20131008 getting past a mysql replication error - plembo/onemoretech GitHub Wiki

title: Getting past a mysql replication error link: https://onemoretech.wordpress.com/2013/10/08/getting-past-a-mysql-replication-error/ author: phil2nc description: post_id: 6497 created: 2013/10/08 09:47:52 created_gmt: 2013/10/08 13:47:52 comment_status: closed post_name: getting-past-a-mysql-replication-error status: publish post_type: post

Getting past a mysql replication error

So what happens if "show slave status\G" reveals that your slave is no longer receiving updates? Well, after checking the usual suspects (making sure the master database is running without errors, that there's connectivity between the two machines and that the replication user account being used by the slave still works), take a careful look at the error messages that the slave status output shows, and the mysql error log (on RHEL systems this is /var/log/mysql/mysqld.log, unless you've redefined it in /etc/my.cnf). Assuming the error wasn't some massive update you don't want to reproduce, but instead something like (as it was in my case) the deletion of an old database that never got replicated to the slave because you didn't do a proper initialization, then you can try skipping that last event and see if it gets things going again. Here's the procedure to follow on the slave as the root db user:

mysql> stop slave;
mysql> set global SQL_SLAVE_SKIP_COUNTER = 1;
mysql> start slave;

Do another "show slave status\G" and see if the problem was cleared. Then look at the mysqld log and confirm that replication has re-started.

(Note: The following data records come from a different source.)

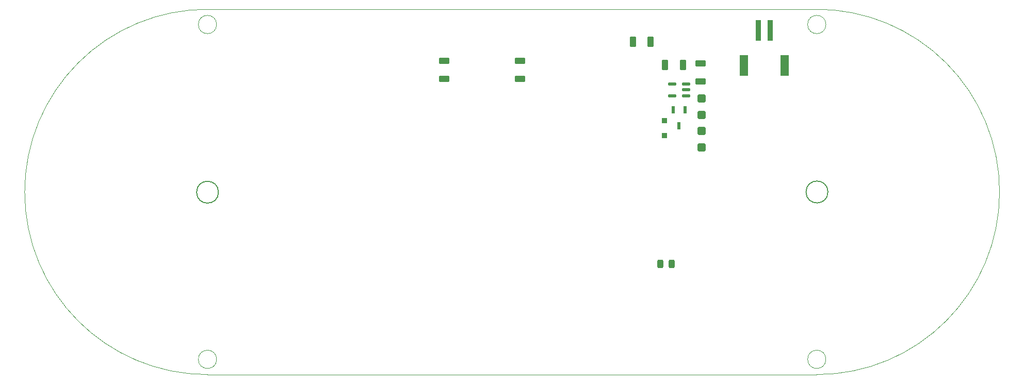
<source format=gbr>
%TF.GenerationSoftware,KiCad,Pcbnew,(6.0.7)*%
%TF.CreationDate,2022-08-17T15:13:11-05:00*%
%TF.ProjectId,Game_Cat_R3,47616d65-5f43-4617-945f-52332e6b6963,3.5*%
%TF.SameCoordinates,Original*%
%TF.FileFunction,Paste,Bot*%
%TF.FilePolarity,Positive*%
%FSLAX46Y46*%
G04 Gerber Fmt 4.6, Leading zero omitted, Abs format (unit mm)*
G04 Created by KiCad (PCBNEW (6.0.7)) date 2022-08-17 15:13:11*
%MOMM*%
%LPD*%
G01*
G04 APERTURE LIST*
G04 Aperture macros list*
%AMRoundRect*
0 Rectangle with rounded corners*
0 $1 Rounding radius*
0 $2 $3 $4 $5 $6 $7 $8 $9 X,Y pos of 4 corners*
0 Add a 4 corners polygon primitive as box body*
4,1,4,$2,$3,$4,$5,$6,$7,$8,$9,$2,$3,0*
0 Add four circle primitives for the rounded corners*
1,1,$1+$1,$2,$3*
1,1,$1+$1,$4,$5*
1,1,$1+$1,$6,$7*
1,1,$1+$1,$8,$9*
0 Add four rect primitives between the rounded corners*
20,1,$1+$1,$2,$3,$4,$5,0*
20,1,$1+$1,$4,$5,$6,$7,0*
20,1,$1+$1,$6,$7,$8,$9,0*
20,1,$1+$1,$8,$9,$2,$3,0*%
G04 Aperture macros list end*
%TA.AperFunction,Profile*%
%ADD10C,0.100000*%
%TD*%
%TA.AperFunction,Profile*%
%ADD11C,0.200000*%
%TD*%
%ADD12RoundRect,0.224600X0.312500X0.625000X-0.312500X0.625000X-0.312500X-0.625000X0.312500X-0.625000X0*%
%ADD13RoundRect,0.124600X0.512500X0.150000X-0.512500X0.150000X-0.512500X-0.150000X0.512500X-0.150000X0*%
%ADD14RoundRect,0.224600X-0.425000X0.450000X-0.425000X-0.450000X0.425000X-0.450000X0.425000X0.450000X0*%
%ADD15RoundRect,0.224600X0.625000X-0.312500X0.625000X0.312500X-0.625000X0.312500X-0.625000X-0.312500X0*%
%ADD16RoundRect,0.224600X0.425000X-0.450000X0.425000X0.450000X-0.425000X0.450000X-0.425000X-0.450000X0*%
%ADD17R,0.949200X0.949200*%
%ADD18RoundRect,0.224600X-0.250000X-0.475000X0.250000X-0.475000X0.250000X0.475000X-0.250000X0.475000X0*%
%ADD19R,0.599200X1.169200*%
%ADD20R,0.949200X3.449200*%
%ADD21R,1.449200X3.349200*%
G04 APERTURE END LIST*
D10*
X92730000Y-126550000D02*
G75*
G03*
X92730000Y-126550000I-1500000J0D01*
G01*
X192730000Y-71550000D02*
G75*
G03*
X192730000Y-71550000I-1500000J0D01*
G01*
X192730000Y-126550000D02*
G75*
G03*
X192730000Y-126550000I-1500000J0D01*
G01*
D11*
X93032851Y-99092749D02*
G75*
G03*
X93032851Y-99092749I-1796051J0D01*
G01*
X193058051Y-99060000D02*
G75*
G03*
X193058051Y-99060000I-1796051J0D01*
G01*
D10*
X61230000Y-99050000D02*
G75*
G03*
X91230000Y-129050000I30000000J0D01*
G01*
X91230000Y-69050000D02*
G75*
G03*
X61230000Y-99050000I0J-30000000D01*
G01*
X191230000Y-129050000D02*
X91230000Y-129050000D01*
X221230000Y-99050000D02*
G75*
G03*
X191230000Y-69050000I-30000000J0D01*
G01*
X91230000Y-69050000D02*
X191230000Y-69050000D01*
X92730000Y-71550000D02*
G75*
G03*
X92730000Y-71550000I-1500000J0D01*
G01*
X191230000Y-129050000D02*
G75*
G03*
X221230000Y-99050000I0J30000000D01*
G01*
D12*
%TO.C,R41*%
X163961000Y-74422000D03*
X161036000Y-74422000D03*
%TD*%
D13*
%TO.C,U9*%
X169772711Y-81339512D03*
X169772711Y-82289512D03*
X169772711Y-83239512D03*
X167497711Y-83239512D03*
X167497711Y-81339512D03*
%TD*%
D14*
%TO.C,C21*%
X172300000Y-89000000D03*
X172300000Y-91700000D03*
%TD*%
D15*
%TO.C,R42*%
X130048000Y-80456500D03*
X130048000Y-77531500D03*
%TD*%
D12*
%TO.C,R40*%
X169268715Y-78164520D03*
X166343715Y-78164520D03*
%TD*%
D16*
%TO.C,C20*%
X172312714Y-86396660D03*
X172312714Y-83696660D03*
%TD*%
D15*
%TO.C,R43*%
X142494000Y-80456500D03*
X142494000Y-77531500D03*
%TD*%
D17*
%TO.C,D6*%
X166216711Y-89828512D03*
X166216711Y-87328512D03*
%TD*%
D15*
%TO.C,R39*%
X172185714Y-80897021D03*
X172185714Y-77972021D03*
%TD*%
D18*
%TO.C,C26*%
X165547000Y-110871000D03*
X167447000Y-110871000D03*
%TD*%
D19*
%TO.C,Q8*%
X167679713Y-85576241D03*
X169579713Y-85576241D03*
X168629713Y-88196241D03*
%TD*%
D20*
%TO.C,BT1*%
X183626000Y-72517000D03*
X181626000Y-72517000D03*
D21*
X185976000Y-78267000D03*
X179276000Y-78267000D03*
%TD*%
M02*

</source>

131008  9:37:10 [Note] 'SQL_SLAVE_SKIP_COUNTER=1' executed at
 relay_log_file='./mysqld-relay-bin.000002',
 relay_log_pos='17134984', master_log_name='mysql-bin.000001',
 master_log_pos='17134839' and new position at
 relay_log_file='./mysqld-relay-bin.000002',
 relay_log_pos='17135081', master_log_name='mysql-bin.000001',
 master_log_pos='17134936'
 131008  9:37:10 [Note] Slave I/O thread: connected to master
 'repl@dbhost1.example.com:3306',replication started in log
 'mysql-bin.000001' at position 75509126

As an "acid test" (no pun intended), try creating and then deleting a "test" database on the master, using "show databases" on the slave", to confirm the slave is following its leader.